I’ve just re-read my Lady Killer review and, to be honest, I could cut and paste most of it and it would still apply to Cop Hater.

Oh, quick digression, is the phrase “Cop Hater” something people actually used back in the day? “This guy must be a cop hater” – used in that context a few times but it sounds really odd. Unfortunately, for no reasons other than it sounds odd and it has the same beats as the phrase, it kept putting me in mind of the spoof film “Kick Puncher” that appeared once or twice in Community. Which didn’t help with taking it seriously.

So, as I said, it reminded me a lot structurally of Lady Killer. Plotwise, everyone runs around in circles for about two thirds of the book until the killer makes a mistake – and a pretty major one – and then the author tries something clever late on. To be fair, there is a bit of foreshadowing of the twist, but nothing that would count as a clue – more of a mild hint.

But that’s not the point of the book. For the most part, it’s a police procedural, populated by a convincing set of characters and it does come as a bit of a shock when one of the characters that I assumed was destined to be a regular was gunned down. And the city itself is a real character too, as the all-encompassing heat threatens to swamp everything.

It’s a very readable and enjoyable book, setting the scene for the series without feeling like an overlong introduction to everyone. But…

… the gender politics in it are dreadful. There are, if I recall correctly, four prominent female characters. One runs the local ladies-of-the-night establishment, one is certifiably bonkers and the other two, wives/girlfriends of two of the detectives, are both introduced first and foremost by describing what their… er… assets are like. Indeed Teddy, the deaf-mute girlfriend of Carella, is first encountered playing a dress-up sex game where she has somehow acquired a mock prison uniform with his badge number stitched on it. WTF? To be fair, she gets a better showing later in the book, but even so – it’s like McBain was trying to noir it up a bit, but it comes off leaving a bad taste in the mouth.

Oh, and like Lady Killer, the motive’s somewhat over the top in terms of the pay-off for murdering a number of detectives.

Double oh.

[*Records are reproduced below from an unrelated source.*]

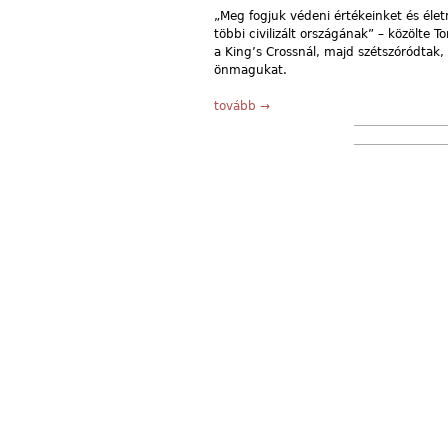
„Meg fogjuk védeni értékeinket és élet
többi civilizált országának” – közölte T
a King’s Crossnál, majd szétszóródtak
önmagukat.
tovább →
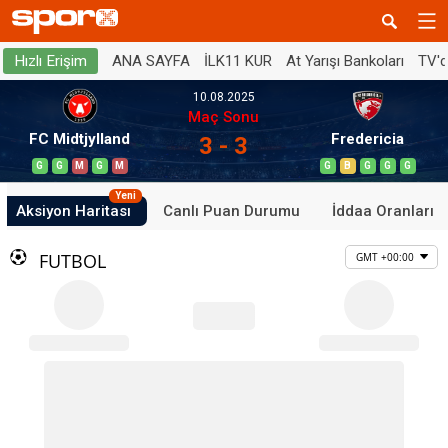
ANA SAYFA
İLK11 KUR
At Yarışı Bankoları
TV'
Hızlı Erişim
10.08.2025
Maç Sonu
FC Midtjylland
Fredericia
3 - 3
G
G
M
G
M
G
B
G
G
G
Yeni
Aksiyon Haritası
Canlı Puan Durumu
İddaa Oranları
FUTBOL
GMT +00:00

There’s a very odd bit in the forensics lab where the techie gives Carella a lesson on how blood typing works. You think he’d know…

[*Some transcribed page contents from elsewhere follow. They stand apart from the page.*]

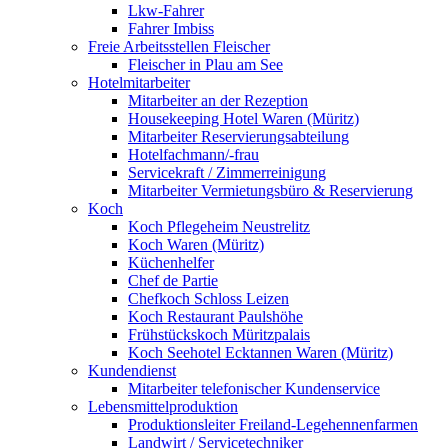
Lkw-Fahrer
Fahrer Imbiss
Freie Arbeitsstellen Fleischer
Fleischer in Plau am See
Hotelmitarbeiter
Mitarbeiter an der Rezeption
Housekeeping Hotel Waren (Müritz)
Mitarbeiter Reservierungsabteilung
Hotelfachmann/-frau
Servicekraft / Zimmerreinigung
Mitarbeiter Vermietungsbüro & Reservierung
Koch
Koch Pflegeheim Neustrelitz
Koch Waren (Müritz)
Küchenhelfer
Chef de Partie
Chefkoch Schloss Leizen
Koch Restaurant Paulshöhe
Frühstückskoch Müritzpalais
Koch Seehotel Ecktannen Waren (Müritz)
Kundendienst
Mitarbeiter telefonischer Kundenservice
Lebensmittelproduktion
Produktionsleiter Freiland-Legehennenfarmen
Landwirt / Servicetechniker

Don’t get me wrong, it’s an enjoyable, if rather brief, read, and I’ll stick with the series – hopefully as time passes (McBain was writing these from 1956 to 2003), the more politically incorrect aspects will fade into the background. Recommended, unless you think what I mentioned would annoy you.

If you’d like a second opinion, Sergio, over at Tipping My Fedora, is on a quest to review the whole series – his dedicated page is here.


  1. Cheers mate – thanks for the referral and great review by the way, though the girl you are referring to is called ‘Teddy’. I know what you mean about the sexual politics – we are left in no doubt what McBain’s proclivities were when it came to ladies – but hey, it’s a paperback original from the 50s! All the best, Sergio


      • Yes, I agree (also, in a bit of WordPress weirdness, I had reduced the size originally but it has reverted to its native diomensions so it is very hard to miss – does tend to emphasise the Noir element, does it not …)


  2. Good point about the gender politics. I’m not sure that does change very much as the series progresses. I’m sure the Fat Ollie’s Book era titles are pretty similar.


  3. McBain is really popular as of late. I just posted my review of his 1987 novel Tricks.

    Anyway, good review and I will add my two cents when I have read the book, which probably won’t take too long, because I’m officially a convert and have only two of his books (this being one of them) left on the pile.


    • Sorry for not replying earlier, TomCat, but WordPress decided your comment was spam – I only checked the folder on a whim. I hope it hasn’t lost anyone else’s comments recently!

      For all the flaws, the McBain books have the advantage of being short and I’m often looking for a quick read before heading back to the historical world of mysteries and mayhem. On the other hand, short doesn’t mean cheap as ebooks, so I’ll be keeping an eye out in charity shops, etc, so it might be a while before I get back to the series.